Of course, my child had other ideas and 1 day after my due date my last ultrasound showed that he had turned breech (again) and I had a C-section the following day because *no* hospital in this area will naturally deliver a breech baby for a first-time Mom. (I checked.)

I did a lot of research on GDM, fat Moms (because I am one), etc. Let me know if you're interested and I'll direct you to the sites and books I used.

[identity profile] bunnyjadwiga.livejournal.com 2008-11-19 10:48 pm (UTC)(link)
Thank you! Yes, I'd like pointers to what you've used. I have done a lot of research but all it's telling me is that the clinical research and the management protocols don't always match. And there's no such thing as attention to Quality of Life in the GD preggo.

[identity profile] marinda-4.livejournal.com 2008-11-19 11:26 pm (UTC)(link)
Of course, having offered, I don't have the time right now do get it together. I'll leave this reply active to remind myself, and put together a list tomorrow and send it to you. :)

BTW, what did you mean by "Quality of Life in the GD preggo"?

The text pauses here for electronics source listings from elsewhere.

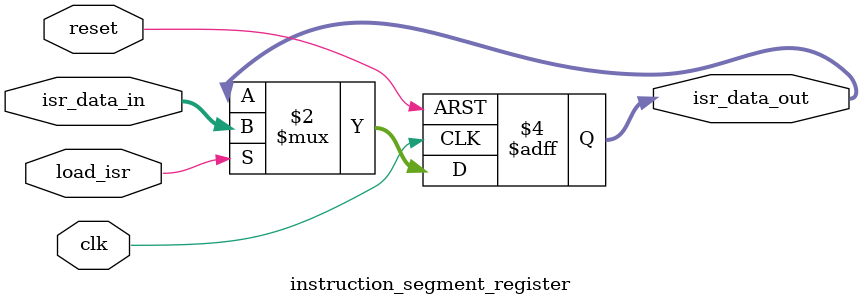
<source format=v>
module instruction_segment_register (
    input clk,
    input reset,
    input load_isr,
    input [15:0] isr_data_in,  
    output reg [15:0] isr_data_out 
);

always @(posedge clk or posedge reset) begin
    if (reset) begin
        isr_data_out <= 16'd0; 
    end else if (load_isr) begin
        isr_data_out <= isr_data_in;
    end
end

endmodule

</source>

[identity profile] bunnyjadwiga.livejournal.com 2008-11-19 11:53 pm (UTC)(link)
Oh, "Quality of Life" is one of those medical terms that mean "how much does it suck to be you" and as far as I can tell, in women with gestational diabetes the idea that running 'em around for all this testing might make their lives difficult and maybe even not be worth the stress level hasn't even been considered. Heck, the idea that the misery of induction, NICU, etc. might at all weigh against possibility of shoulder dystochia doesn't show up in the literature. (As far as I can tell, they'd really like to transplant every baby whose mother has GDM into an automatic womb device they could control completely.)